Directly across the room from the door that she had just used was another door. No obvious lock. That would be a bathroom.

To her left, in the back wall of the building, a metal door featured a pair of over-and-under deadbolts with thumb-turns. She disengaged the locks and opened the door, and a flood tide of cold wind washed into the office.

Behind the store spread a twenty-foot-wide paved area, and then a steep hillside rose with serried trees that were black in the night and restless in the wind. A security light in a wire cage revealed two parked cars, which probably belonged to the clerks.

Cursing the killer, Chyna turned to the right and sprinted along the shorter length of the building, around the corner, past public rest rooms. She had never caused anyone physical harm, not once in her life, but she was ready to kill now, and she knew that she could do it without hesitation, with no thought of mercy, with a vengeance, because he had empowered her to do it. This was what he had reduced her to—this blind, animal fury—and the worst thing was that it felt good, this rage, so good in comparison to the fear and helplessness she had endured, a sweet singing of rushing blood in the veins and an exhilarating sense of savage strength. She should have been appalled at the lust for blood that seized her, but she liked it, and she knew that she would like it even more when she caught up with the motor home and shot him through the driver’s-side window, pulled open the door and shot him again where he sat bleeding, dragged him out and let him sprawl on the pavement and emptied the revolver into him until he could never again go hunting.

She rounded the second corner and reached the front of the building.

The motor home was pulling away from the pumps. She raced after it, faster than she had ever run in her life, cleaving a resistant wind that stung new tears from her eyes, shoes pounding noisily on the blacktop.

Now it was Dear Lord, let me catch him instead of Dear Lord, let me get away from him, and now it was Dear Lord, let me kill him instead of Dear Lord, don’t let him kill me.
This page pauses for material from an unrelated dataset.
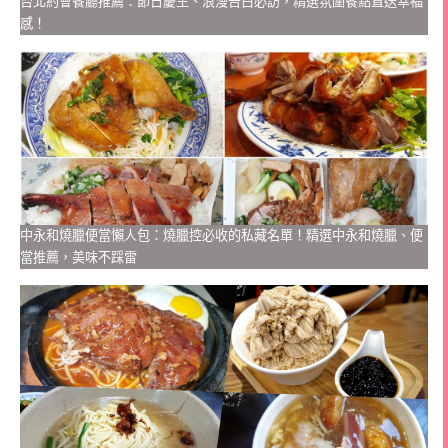
台北約會餐廳推薦：節日慶生、浪漫告白必訪，精選氛圍餐點直送幸福
感！
中永和燒臘便當懶人包：燒臘控必收的私藏名單！精選中永和燒臘、便
當推薦，美味不踩雷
The motor home picked up speed. It was already out of the service area, entering the eighth-of-a-mile lane that would take it back onto the highway.

She would never be able to catch it.

He was getting away.

She halted and planted her feet wide apart. The revolver was in her right hand. She raised it, gripped it with both hands, arms extended, elbows locked. Shooter’s stance. Every good girl should know it, come the revolution.
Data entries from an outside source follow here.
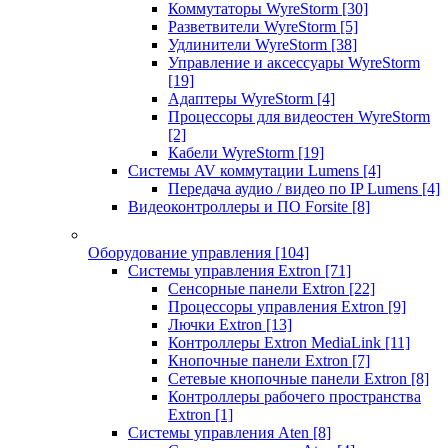
Коммутаторы WyreStorm
[30]
Разветвители WyreStorm
[5]
Удлинители WyreStorm
[38]
Управление и аксессуары WyreStorm
[19]
Адаптеры WyreStorm
[4]
Процессоры для видеостен WyreStorm
[2]
Кабели WyreStorm
[19]
Системы AV коммутации Lumens
[4]
Передача аудио / видео по IP Lumens
[4]
Видеоконтроллеры и ПО Forsite
[8]
Оборудование управления
[104]
Системы управления Extron
[71]
Сенсорные панели Extron
[22]
Процессоры управления Extron
[9]
Лючки Extron
[13]
Контроллеры Extron MediaLink
[11]
Кнопочные панели Extron
[7]
Сетевые кнопочные панели Extron
[8]
Контроллеры рабочего пространства
Extron
[1]
Системы управления Aten
[8]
Her heart didn’t merely beat, it crashed, and every explosive pump shook her arms, so she couldn’t hold the revolver on target. The motor home was too distant anyway. She’d miss it by yards. And even if she got lucky and put one round in the back wall, it would be nowhere near the driver. He was out of her reach, beyond harm, cruising away.

It was over. She could go for help, find the nearest working phone, call the local police, and try to cut his lead time as short as possible but for now and here, it was over.

Except that it wasn’t over, and she knew it wasn’t, no matter how much she wanted to be finished with it, because she said aloud, “Ariel.”

Sixteen. Prettiest thing this side of paradise. Pure angel. Porcelain skin. Breathtaking. Locked in the basement for a year. Never touched her—that way. Waiting for her to ripen, get just a little sweeter.